Start of EXTRACT TO READ

The good news is that even if this isn’t directed at you, and you haven’t taken a hit yourself, you can still learn from this update to improve your site. After all, why not stay on the right side of the biggest index of online content in the known universe? You’ll come away with a good idea of what content is working for your site, and you may just take a ride to the top of the SERPs. Knowledge is power, after all.

Be a Pro

It’s best if we just accept that Google updates are ongoing; they happen all.the.time. But with a site audit tool in your toolkit like Moz Pro’s Site Crawl, they don’t have to keep you up at night. Our shiny new Rogerbot crawler is the new kid on the block, and it’s hungry to crawl your pages.

If you haven’t given it a try, sign up for a free trial for 30 days:

Start a free trial

If you’ve already had a free trial that has expired, write to me and I’ll give you another, just because I can.

Set up your Moz Pro campaign — it takes 5 minutes tops — and Rogerbot will be unleashed upon your site like a caffeinated spider.

Rogerbot hops from page to page following links to analyze your website. As Rogerbot hops along, a beautiful database of pages is constructed that flag issues you can use to find those laggers. What a hero!

End of EXTRACT TO READ
Start of INFORMATION SHOWN

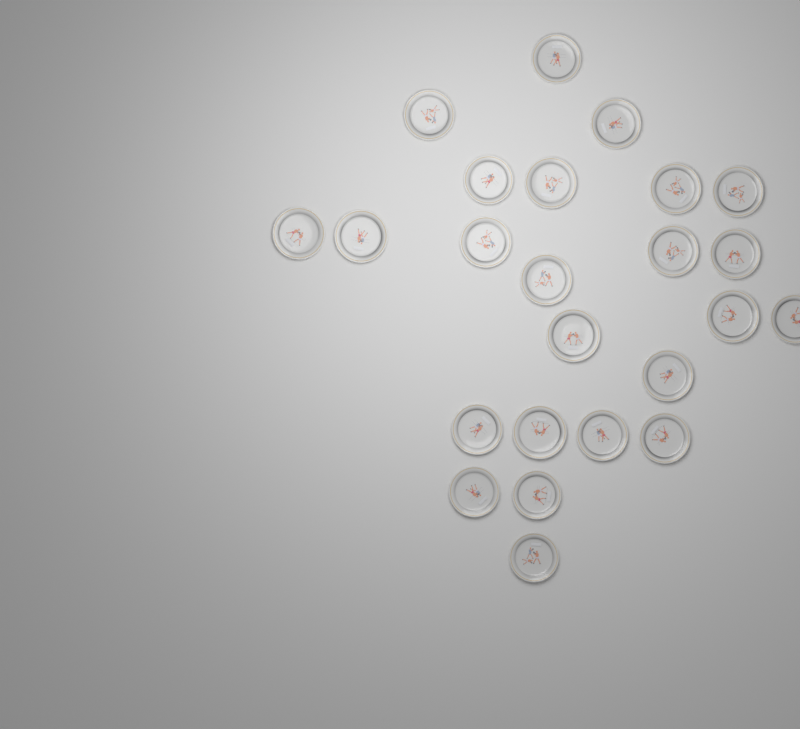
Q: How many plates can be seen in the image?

End of INFORMATION SHOWN

» BRIEF 1: In the Moz Pro passage, how long does it take to set up a campaign?
» BRIEF 2: Write a continuation of the Moz Pro passage, starting after its last sentence.

» TASK OUTPUT 1: Five minutes at most.

» TASK OUTPUT 2:
First stop: Thin content

Site Crawl > Content Issues > Thin Content

Thin content could be damaging your site. If it’s deemed to be malicious, then it could result in a penalty. Things like zero-value pages with ads or spammy doorway pages — little traps people set to funnel people to other pages — are bad news.

First off, let’s find those pages. Moz Pro Site Crawl will flag “thin content” if it has less than 50 words (excluding navigation and ads).

Now is a good time to familiarize yourself with Google’s Quality Guidelines. Think long and hard about whether you may be doing this, intentionally or accidentally.

You’re probably not straight-up spamming people, but you could do better and you know it. Our mantra is (repeat after me): “Does this add value for my visitors?” Well, does it?

Ok, you can stop chanting now.

For most of us, thin content is less of a penalty threat and more of an opportunity. By finding pages with thin content, you have the opportunity to figure out if they’re doing enough to serve your visitors. Pile on some Google Analytics data and start making decisions about improvements that can be made.

Using as an example, I’ve found 3 pages with thin content. Ta-da emoji!

I’m not too concerned about the login page or the password reset page. I am, however, interested to see how the local search page is performing. Maybe we can find an opportunity to help people who land on this page.

Go ahead and export your thin content pages from Moz Pro to CSV.

We can then grab some data from Google Analytics to give us an idea of how well this page is performing. You may want to look at comparing monthly data and see if there are any trends, or compare similar pages to see if improvements can be made.

I am by no means a Google Analytics expert, but I know how to get what I want. Most of the time that is, except when I have to Google it, which is probably every second week.

Firstly: Behavior > Site Content > All Pages > Paste in your URL

  • Pageviews – The number of times that page has been viewed, even if it’s a repeat view.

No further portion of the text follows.